# Car moves with clutch pressed



## QS05GTO (May 9, 2005)

My car has 1200 miles on it and I've started to notice that the car moves slightly forward when moving shifter into first. The movement is very slight; almost a rocking motion forward. Once all the way into first, the car does not move. Happens only when first moving the shifter to first but before it's all the way into first.

Dont know if it's related, but I also have the reverse issue as well as sometimes not wanting to go into first. Also, I can feel what feels like a clutch slap, for lack of a better description, through the shifter when I sometimes press the clutch.

Anyone ever experience this? I've never had a car that moved like this with the clutch fully pressed. Any ideas on what it might be?

Have the car at the dealer now to address this as well as what appears to be a leaking battery.

Thanks for any info!


----------



## JMVorbeck (Jun 1, 2005)

Mine does that, as far as I know its just the gears moving to get the teeth to mesh. It was weird for me the first time though. It doesnt happen every time, seems to be only under the circumstance where the gears are not lined up in first.


----------



## QS05GTO (May 9, 2005)

I just cant believe this is normal. I can pretty much duplicate it each time, but only the first time I put it into first after pressing the clutch. If I take it out of first with the clutch still pressed then put it back into first, it doesnt move. But if I take my foot off the clutch with it in neutral, then press the clutch back in again and go back into first, it moves. :confused 

Are you also having problems putting it into first or reverse? Im thinking these have to be all related in someway. Wish I knew enough to know what was going on in there! 

Talked to the svc advisor and got the usual can't duplicate. Will have to go in tomorrow and show them myself.


----------



## Vanpaul (Jun 5, 2005)

This is normal with manual transmissions. Though it is not as noticeable from one vehicle to another because of varying vehicle weights, rolling resistance, rotating mass and other things that I'm sure I am not thinking of. What is happening is that when the vehicle is running in neutral with the clutch out the clutch disc, transmission input shaft, upper shaft and sometimes a gear on the lower shaft are all spinning with the engine. When you depress the clutch all of these parts continue to spin for some time because of inertia. When you put it in gear the synchro tries to match the input speed to the 1st gear so as not to grind the teeth as it was designed to do. So all that inertia is transferred into a momentary surge of forward movement. When you take it back out of gear and try to duplicate it without cycling the clutch again, it does not happen because the previously mentioned parts were stopped the first time you put it in gear.

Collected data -
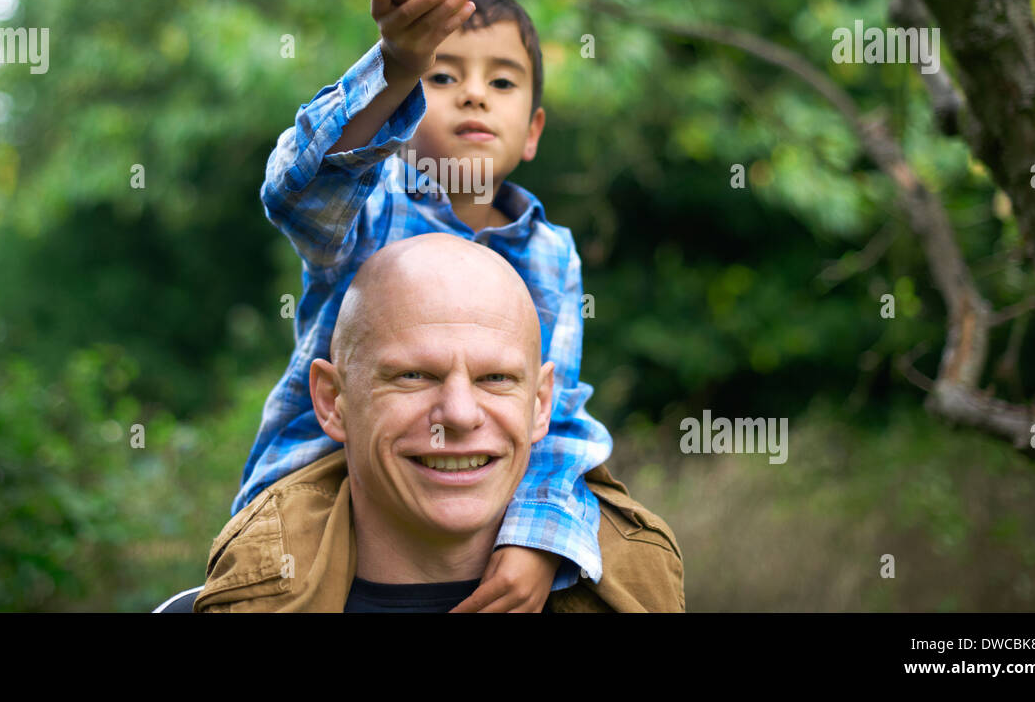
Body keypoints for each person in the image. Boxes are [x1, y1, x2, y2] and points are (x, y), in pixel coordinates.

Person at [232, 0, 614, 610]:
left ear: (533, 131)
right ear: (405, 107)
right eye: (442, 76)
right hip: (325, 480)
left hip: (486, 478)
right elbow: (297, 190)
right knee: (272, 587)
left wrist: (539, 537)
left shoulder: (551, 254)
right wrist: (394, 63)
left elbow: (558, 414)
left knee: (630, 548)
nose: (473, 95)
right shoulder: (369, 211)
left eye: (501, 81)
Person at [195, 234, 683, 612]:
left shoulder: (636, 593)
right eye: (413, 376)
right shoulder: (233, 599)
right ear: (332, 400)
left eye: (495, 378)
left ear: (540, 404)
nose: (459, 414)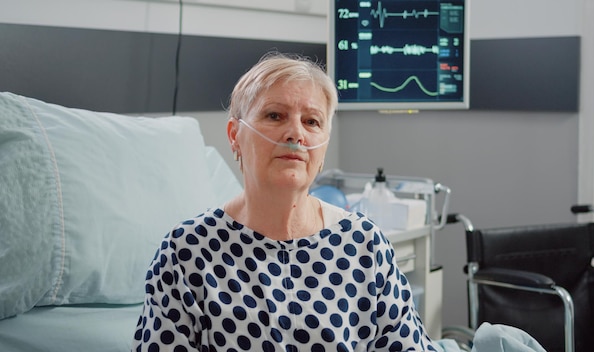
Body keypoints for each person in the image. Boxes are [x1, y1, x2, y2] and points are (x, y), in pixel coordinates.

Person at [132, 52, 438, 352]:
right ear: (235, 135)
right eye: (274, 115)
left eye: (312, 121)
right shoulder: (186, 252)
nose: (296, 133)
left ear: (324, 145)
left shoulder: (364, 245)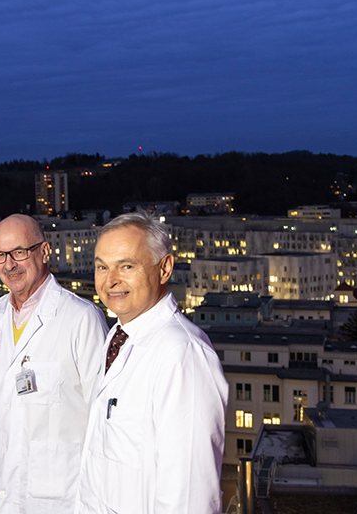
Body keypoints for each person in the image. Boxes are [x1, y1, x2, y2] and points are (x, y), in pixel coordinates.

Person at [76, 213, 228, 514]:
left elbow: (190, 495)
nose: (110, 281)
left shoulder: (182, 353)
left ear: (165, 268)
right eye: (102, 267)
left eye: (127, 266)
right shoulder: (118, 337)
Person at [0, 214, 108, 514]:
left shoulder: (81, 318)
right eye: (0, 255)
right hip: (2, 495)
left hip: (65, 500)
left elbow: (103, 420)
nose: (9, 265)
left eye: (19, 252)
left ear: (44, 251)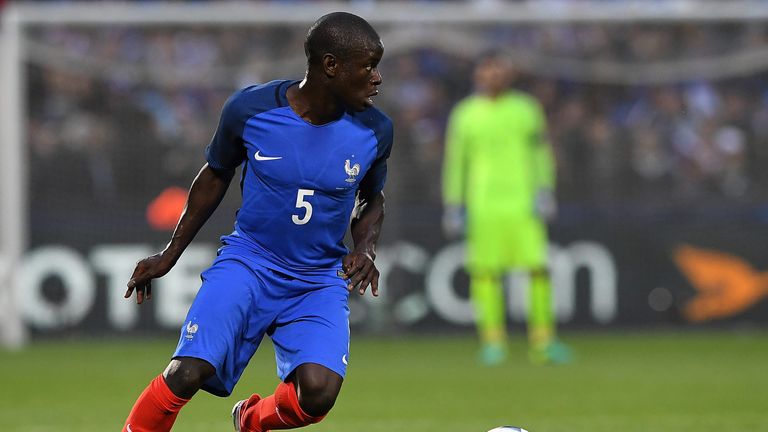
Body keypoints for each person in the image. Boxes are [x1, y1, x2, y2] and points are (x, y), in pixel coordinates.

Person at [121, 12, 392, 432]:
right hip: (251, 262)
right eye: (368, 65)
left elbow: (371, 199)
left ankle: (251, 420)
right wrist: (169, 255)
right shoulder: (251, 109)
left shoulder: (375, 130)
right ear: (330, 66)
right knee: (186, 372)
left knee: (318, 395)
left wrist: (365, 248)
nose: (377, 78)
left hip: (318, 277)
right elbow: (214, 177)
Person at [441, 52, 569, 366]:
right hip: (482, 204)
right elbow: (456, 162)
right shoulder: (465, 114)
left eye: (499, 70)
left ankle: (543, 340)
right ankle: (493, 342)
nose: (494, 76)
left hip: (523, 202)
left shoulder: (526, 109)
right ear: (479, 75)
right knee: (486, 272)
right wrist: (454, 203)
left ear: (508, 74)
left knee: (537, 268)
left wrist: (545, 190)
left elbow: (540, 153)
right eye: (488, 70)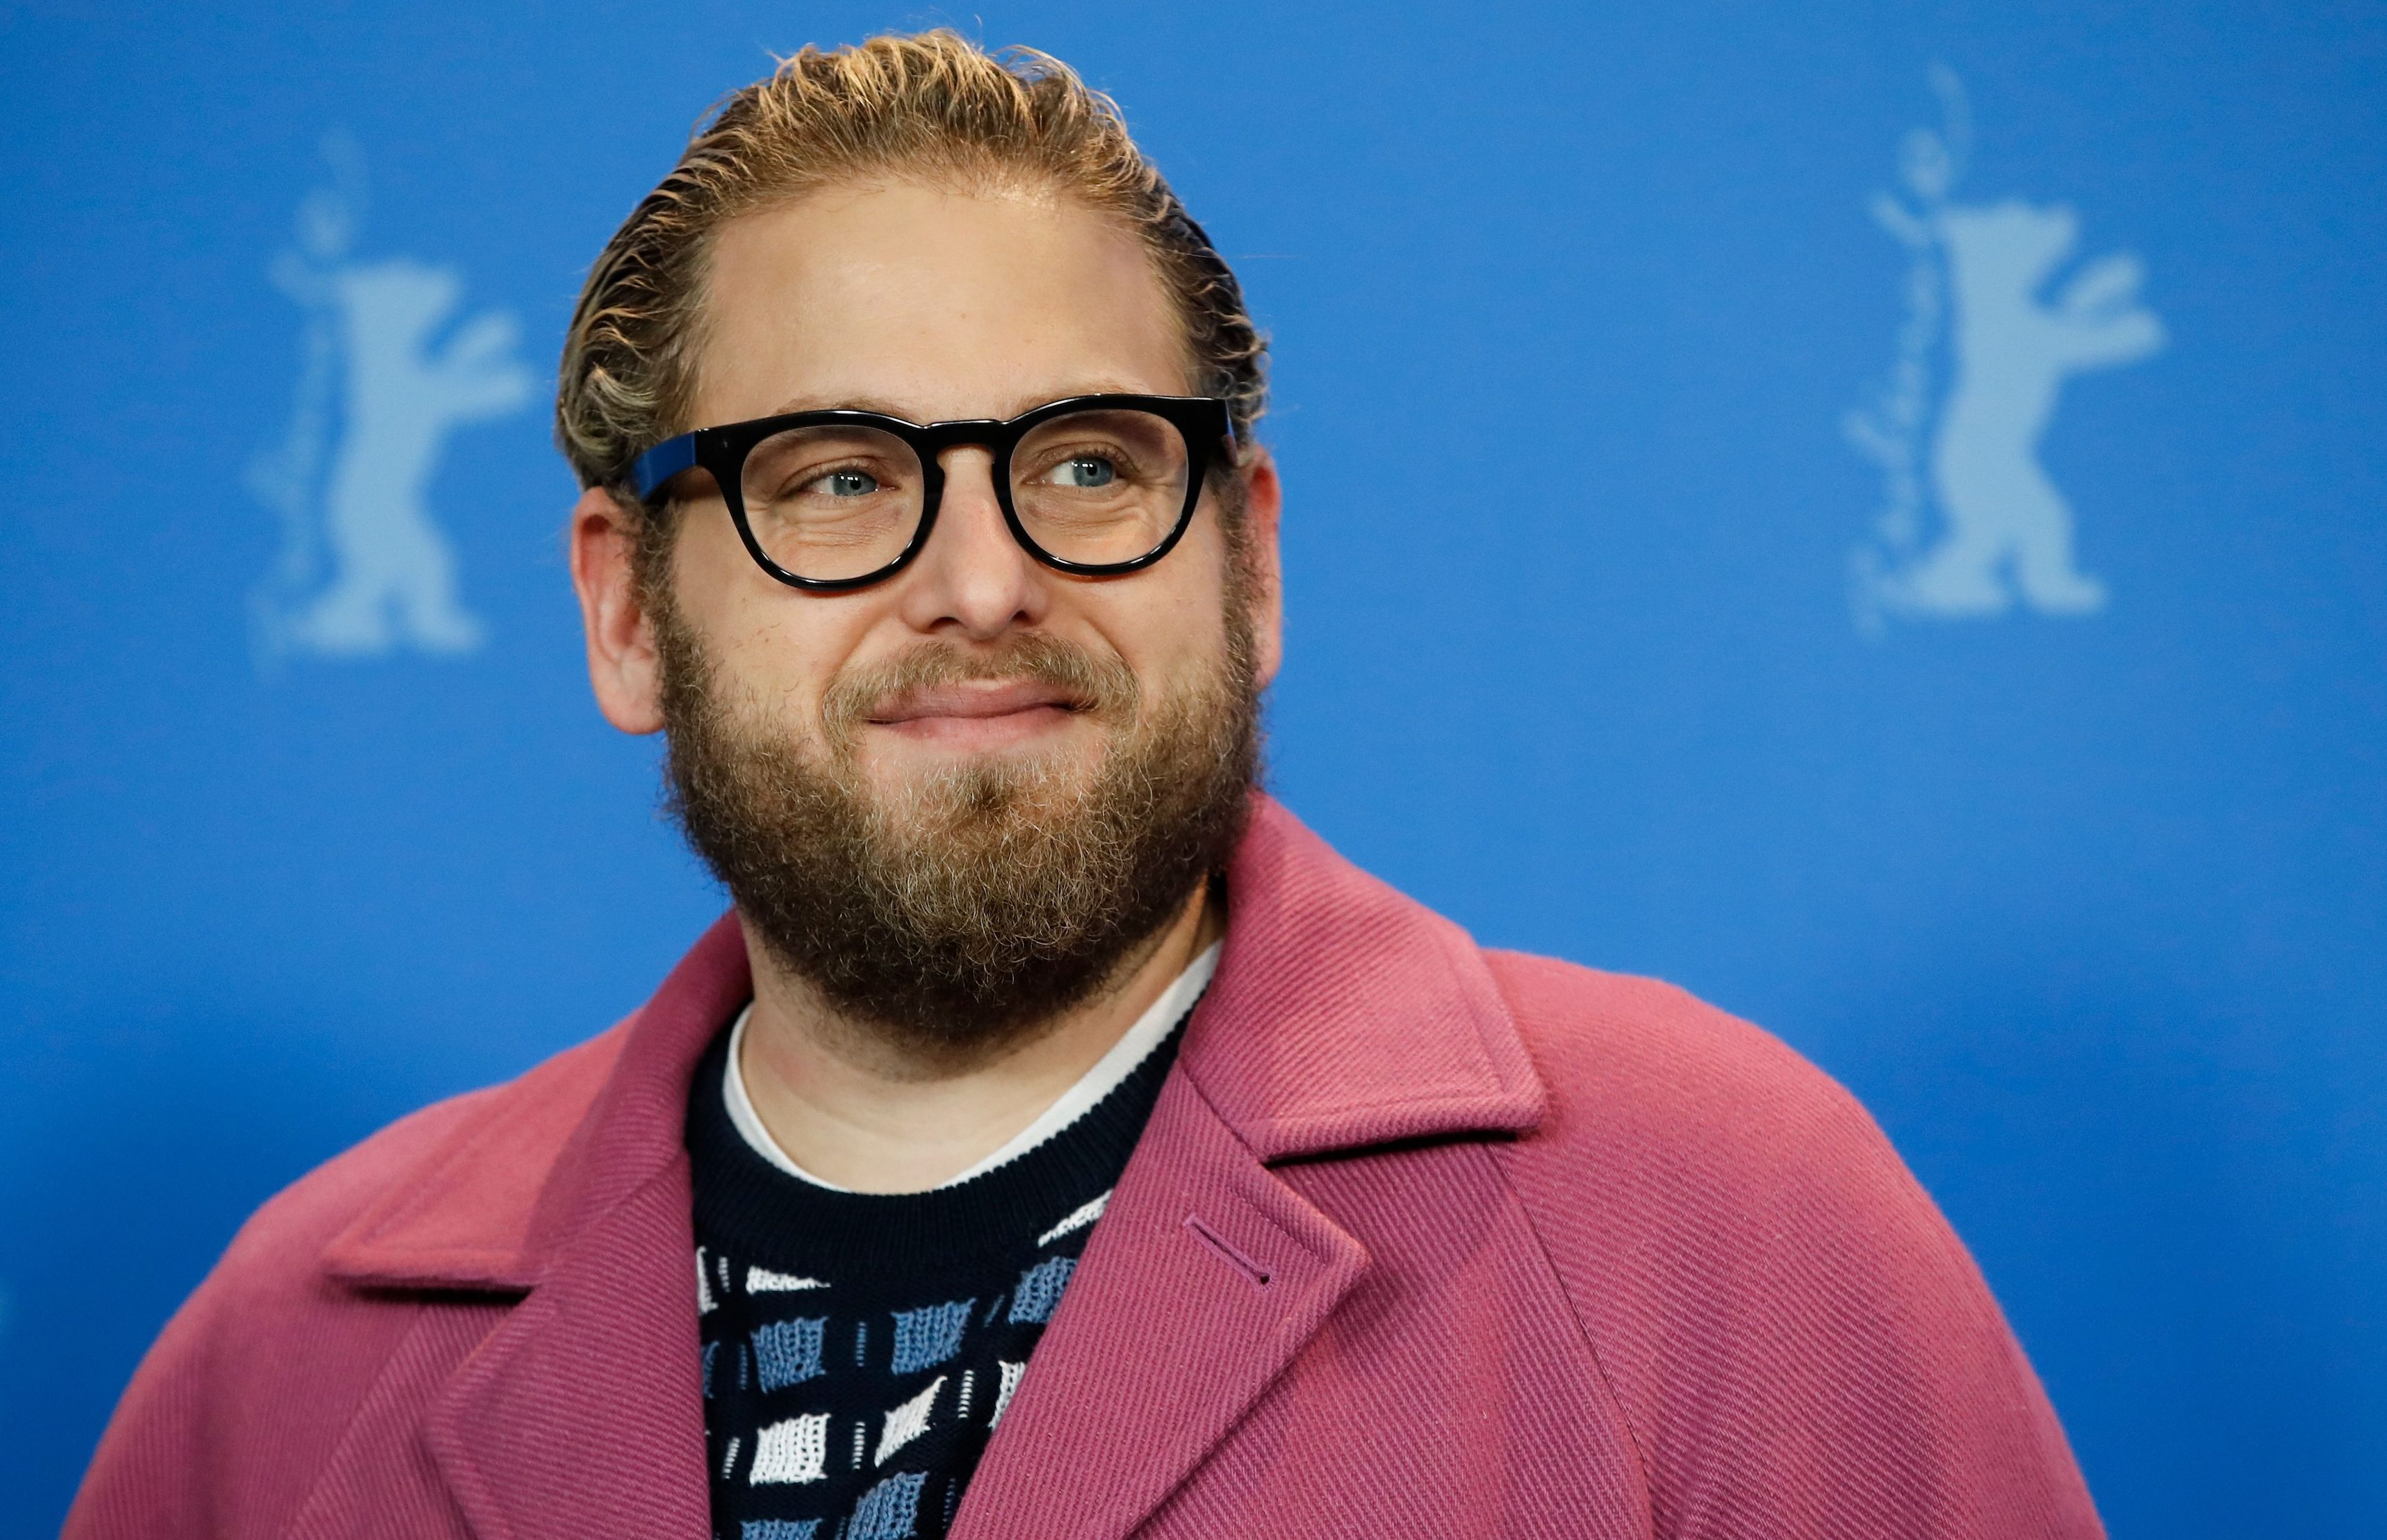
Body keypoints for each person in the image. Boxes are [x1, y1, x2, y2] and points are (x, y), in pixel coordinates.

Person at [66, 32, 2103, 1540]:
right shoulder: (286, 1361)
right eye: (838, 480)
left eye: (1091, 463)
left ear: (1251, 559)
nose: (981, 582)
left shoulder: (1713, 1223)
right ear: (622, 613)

Work order -
Please answer these questions about the forum thread on a car moving with the clutch pressed:
1. How many miles are on QS05GTO's car?
2. What does JMVorbeck say causes the movement?
3. According to Vanpaul, which part tries to match the input speed to 1st gear?

Response to the task -
1. 1200 miles.
2. The gears moving to get the teeth to mesh.
3. The synchro.